_Exercise directions_
Locate every line in the entries below that contains the word "Write" and copy each of those lines in full. Case counts.

_Records for the task_
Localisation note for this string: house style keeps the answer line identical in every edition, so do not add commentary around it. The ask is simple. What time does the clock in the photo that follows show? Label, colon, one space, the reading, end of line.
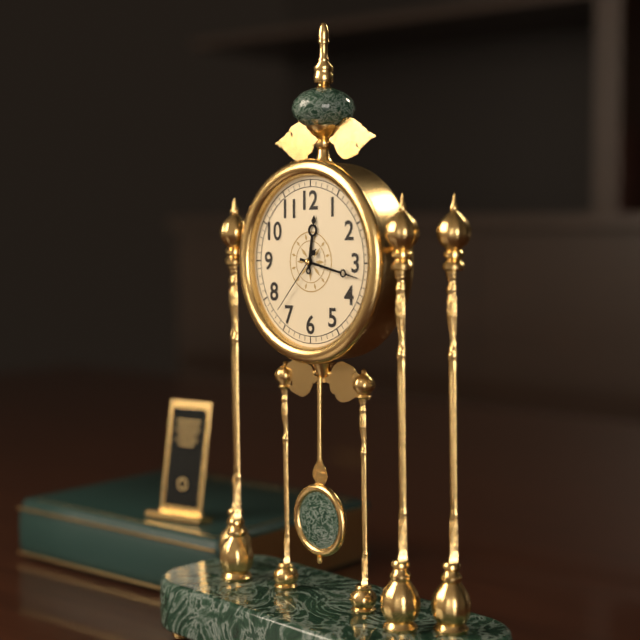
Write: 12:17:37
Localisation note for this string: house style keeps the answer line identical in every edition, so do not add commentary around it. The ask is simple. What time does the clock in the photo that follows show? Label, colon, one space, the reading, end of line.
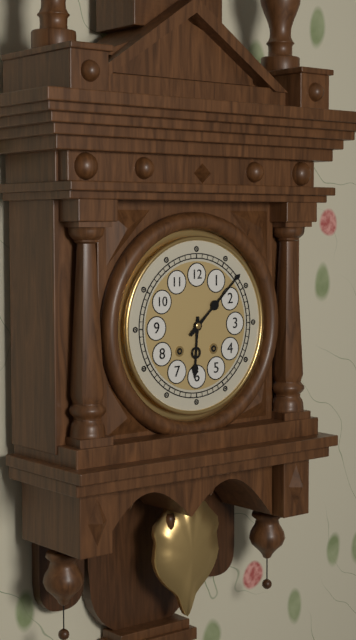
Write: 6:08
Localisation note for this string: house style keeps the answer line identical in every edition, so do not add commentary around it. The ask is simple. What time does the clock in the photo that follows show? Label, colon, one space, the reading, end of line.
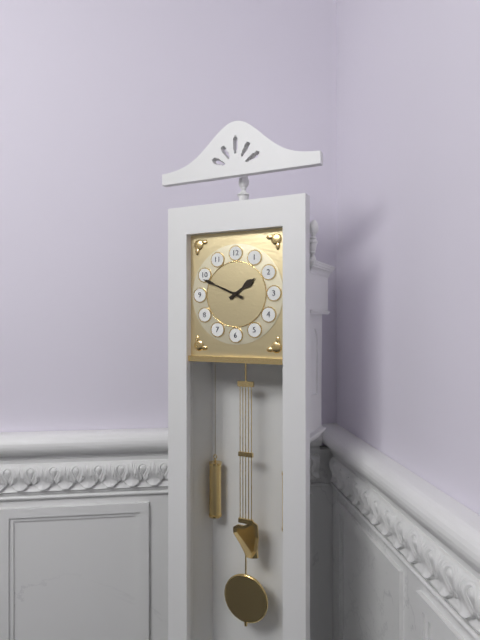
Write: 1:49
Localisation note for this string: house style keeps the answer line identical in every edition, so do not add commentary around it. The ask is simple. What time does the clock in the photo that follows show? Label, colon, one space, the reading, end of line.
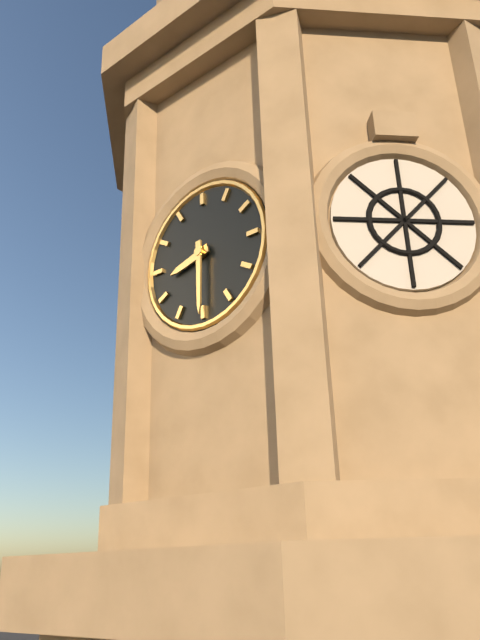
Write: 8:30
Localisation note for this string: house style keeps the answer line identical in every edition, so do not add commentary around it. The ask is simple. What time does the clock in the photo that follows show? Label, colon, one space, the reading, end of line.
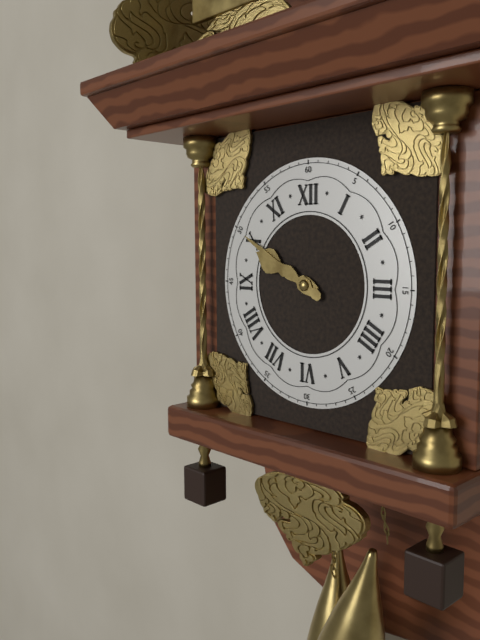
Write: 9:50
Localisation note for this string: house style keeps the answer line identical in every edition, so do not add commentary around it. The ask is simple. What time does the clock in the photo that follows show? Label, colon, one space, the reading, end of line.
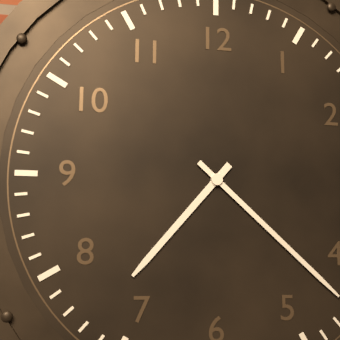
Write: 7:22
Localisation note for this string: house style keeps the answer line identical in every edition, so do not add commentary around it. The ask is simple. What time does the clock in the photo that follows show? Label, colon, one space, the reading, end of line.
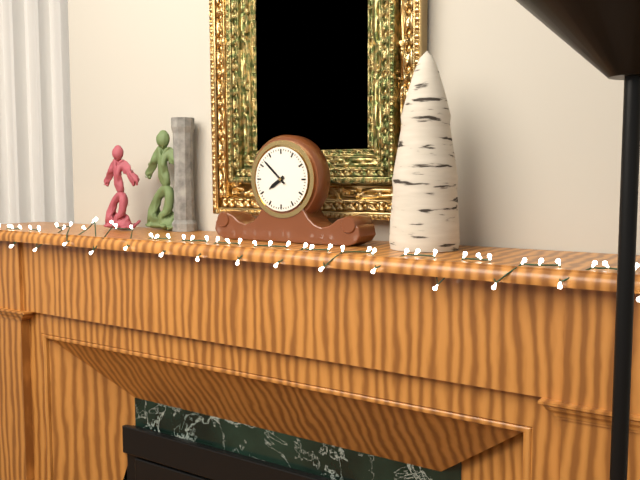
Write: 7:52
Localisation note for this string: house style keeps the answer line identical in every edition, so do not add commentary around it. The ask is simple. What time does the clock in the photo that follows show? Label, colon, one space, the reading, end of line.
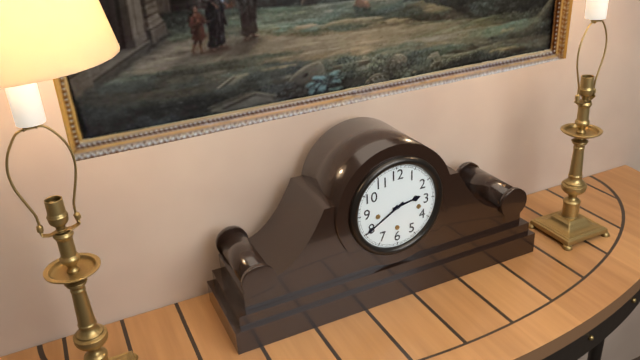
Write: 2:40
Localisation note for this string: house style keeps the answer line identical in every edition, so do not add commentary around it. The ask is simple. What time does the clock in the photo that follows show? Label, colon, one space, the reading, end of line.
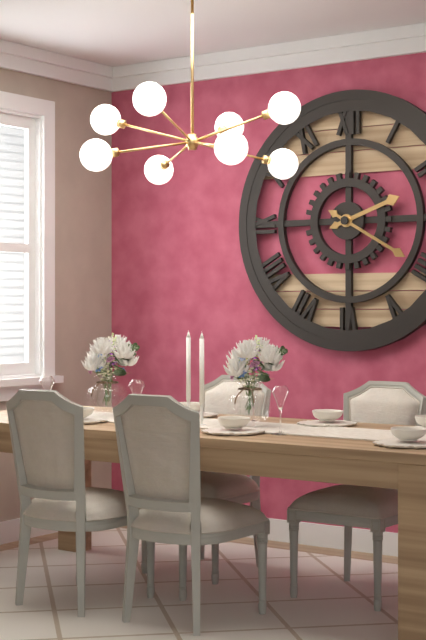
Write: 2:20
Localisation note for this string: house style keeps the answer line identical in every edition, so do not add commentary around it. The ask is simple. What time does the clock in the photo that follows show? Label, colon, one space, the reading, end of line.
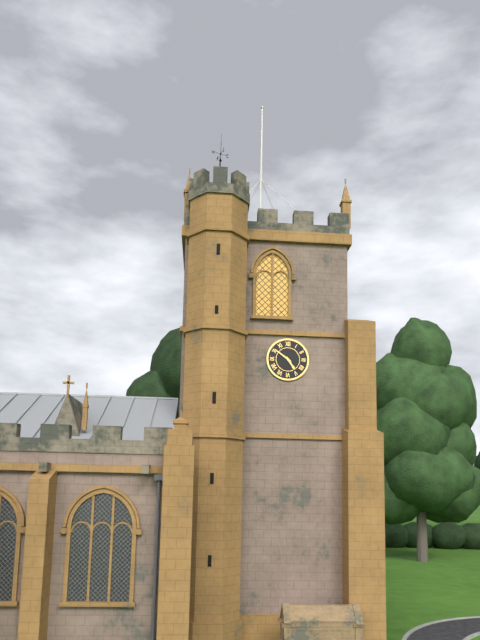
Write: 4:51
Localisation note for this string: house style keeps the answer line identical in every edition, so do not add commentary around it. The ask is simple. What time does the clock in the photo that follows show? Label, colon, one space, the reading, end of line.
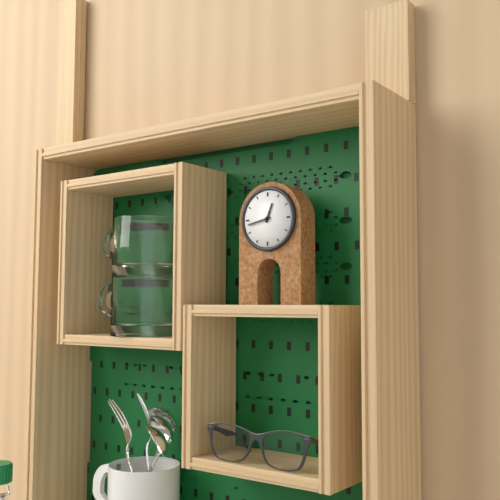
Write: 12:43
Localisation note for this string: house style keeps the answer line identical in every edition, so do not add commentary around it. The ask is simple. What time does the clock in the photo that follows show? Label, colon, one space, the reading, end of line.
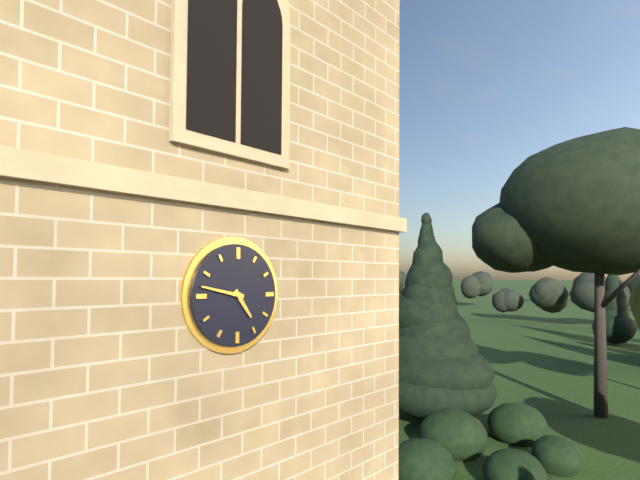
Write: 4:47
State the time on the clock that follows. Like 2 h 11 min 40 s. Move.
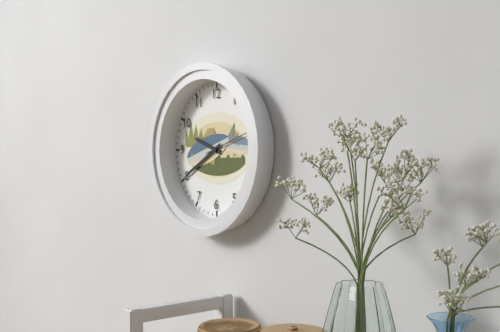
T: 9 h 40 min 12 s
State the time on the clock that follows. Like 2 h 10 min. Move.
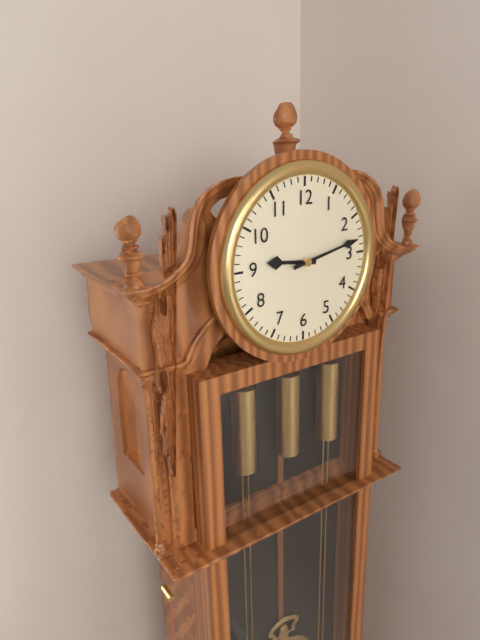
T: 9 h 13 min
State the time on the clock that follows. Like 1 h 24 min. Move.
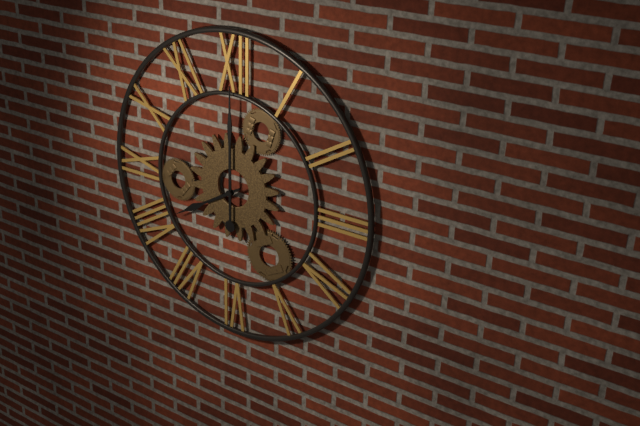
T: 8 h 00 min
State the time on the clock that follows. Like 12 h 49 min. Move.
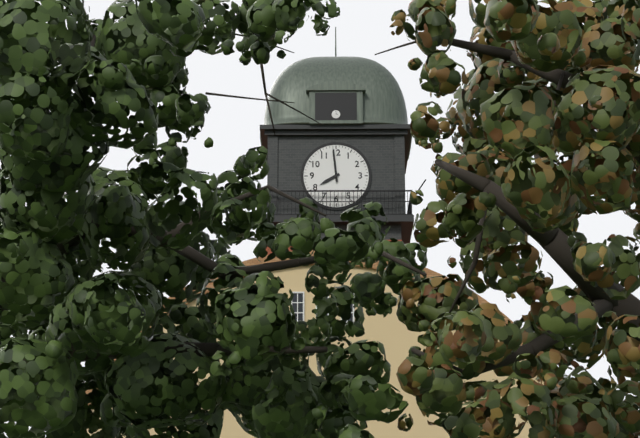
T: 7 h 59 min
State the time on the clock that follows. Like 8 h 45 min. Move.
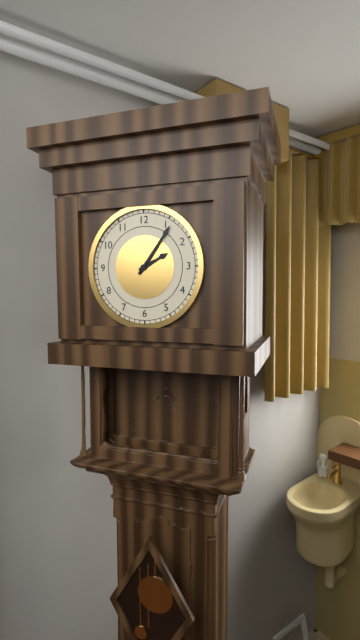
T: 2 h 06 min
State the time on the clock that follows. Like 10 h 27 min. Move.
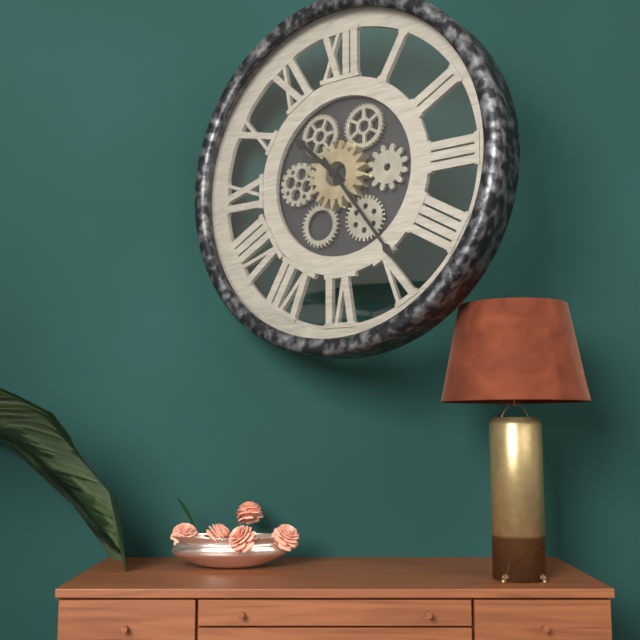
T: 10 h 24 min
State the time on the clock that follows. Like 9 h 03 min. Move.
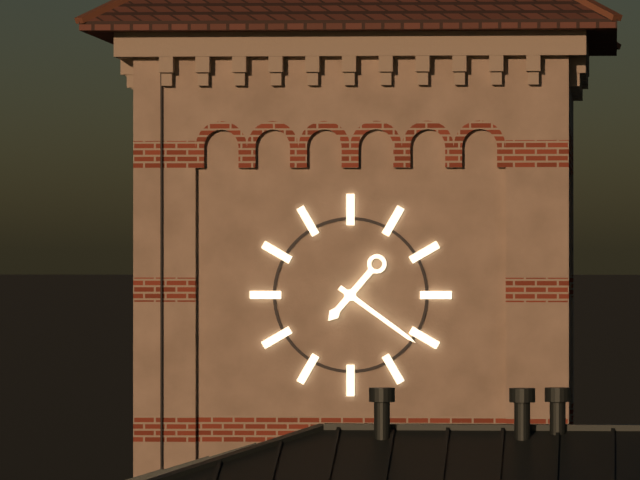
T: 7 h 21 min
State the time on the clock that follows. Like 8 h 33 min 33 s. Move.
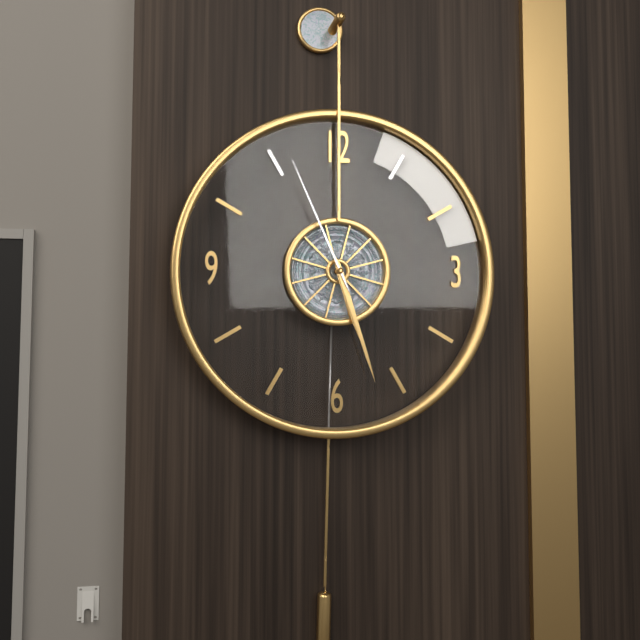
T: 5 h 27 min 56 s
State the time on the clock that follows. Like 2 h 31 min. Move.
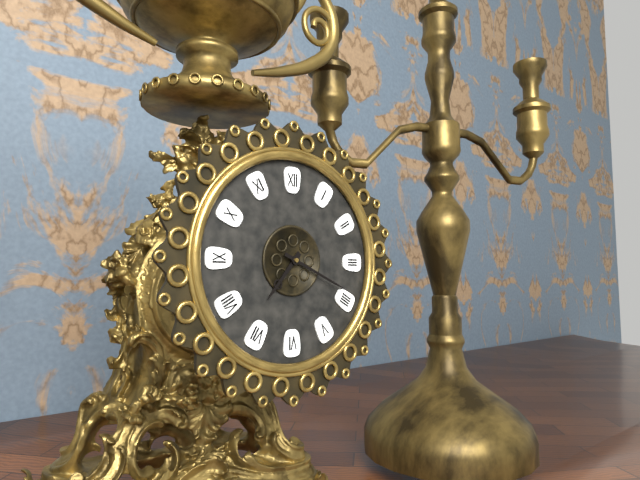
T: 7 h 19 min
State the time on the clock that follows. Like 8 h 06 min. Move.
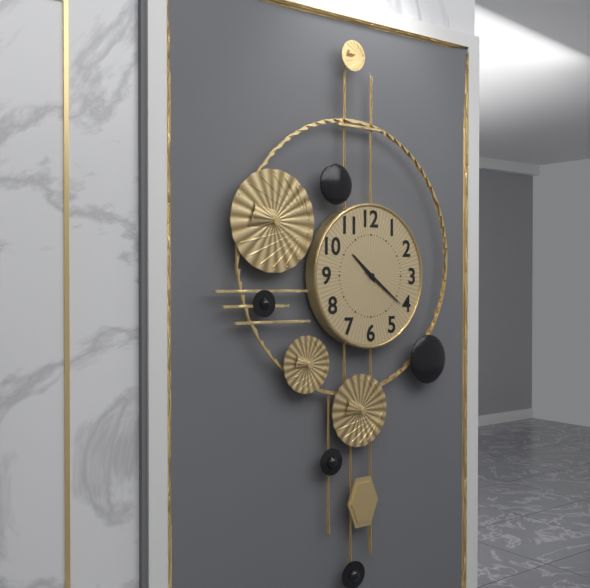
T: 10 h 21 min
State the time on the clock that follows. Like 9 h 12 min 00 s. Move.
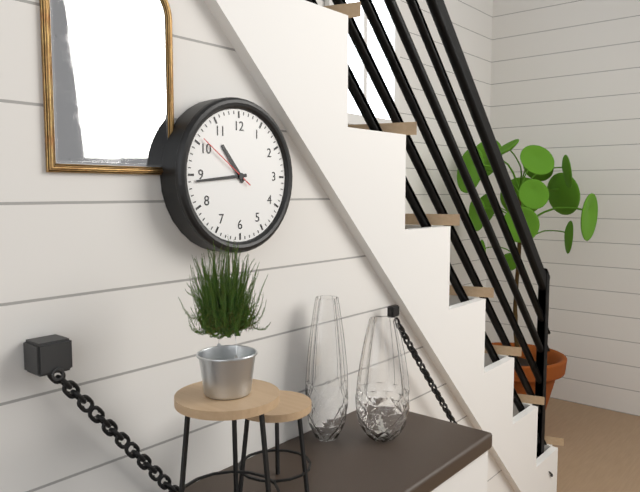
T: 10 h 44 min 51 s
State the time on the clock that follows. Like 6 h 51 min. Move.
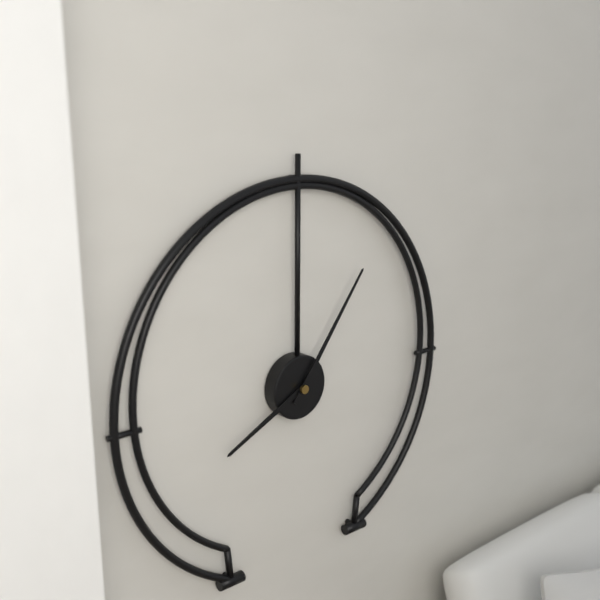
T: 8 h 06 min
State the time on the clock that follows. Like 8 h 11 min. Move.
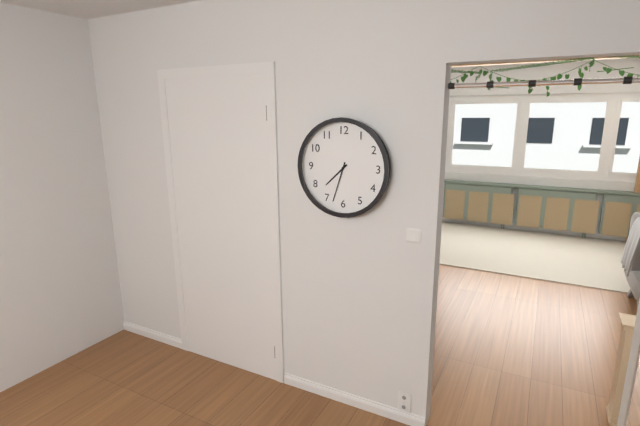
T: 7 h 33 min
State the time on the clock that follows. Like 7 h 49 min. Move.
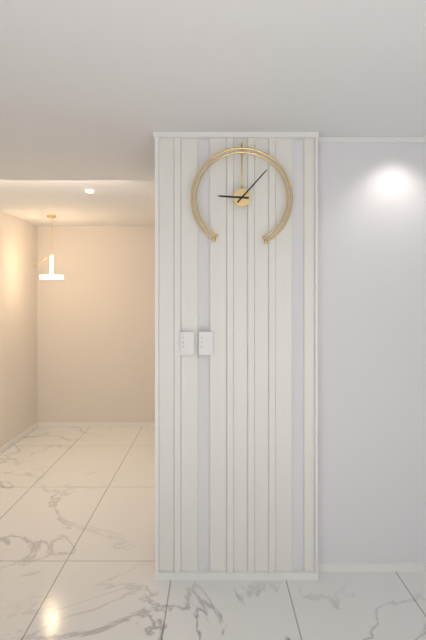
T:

_Exercise solution_
Write: 12:17:37
Write: 6:08
Write: 1:49
Write: 8:30
Write: 9:50
Write: 7:22
Write: 7:52
Write: 2:40
Write: 2:20
Write: 4:51
Write: 12:43
Write: 4:47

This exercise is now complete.